(Instructions for the task): Restate the listing below word for word. No picture belongs in the result.

Material to process Block Start

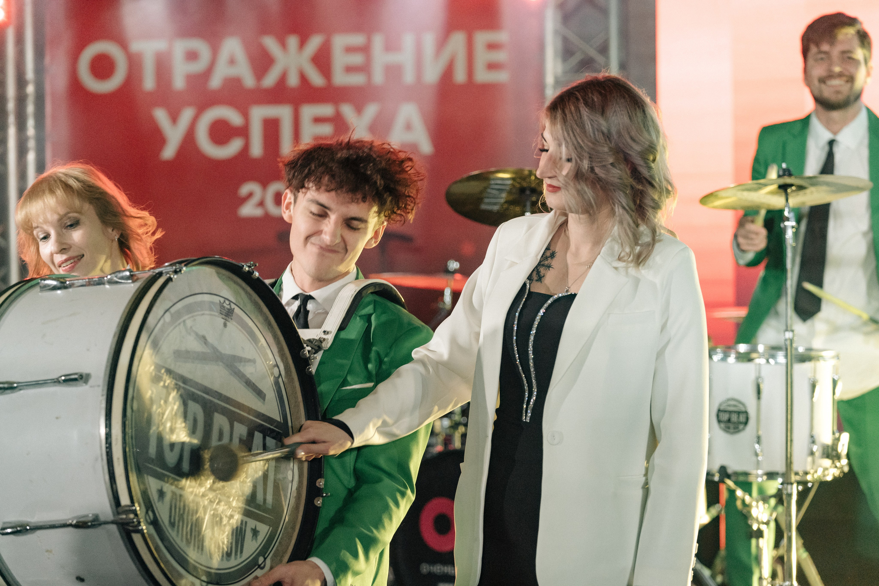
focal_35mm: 112
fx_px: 2735
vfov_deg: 12.2
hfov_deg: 18.3
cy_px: 293
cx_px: 440
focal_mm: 112
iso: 5000
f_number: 3.5
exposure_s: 1/250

Material to process Block End

(Output for this task):
focal_35mm: 112
fx_px: 2735
vfov_deg: 12.2
hfov_deg: 18.3
cy_px: 293
cx_px: 440
focal_mm: 112
iso: 5000
f_number: 3.5
exposure_s: 1/250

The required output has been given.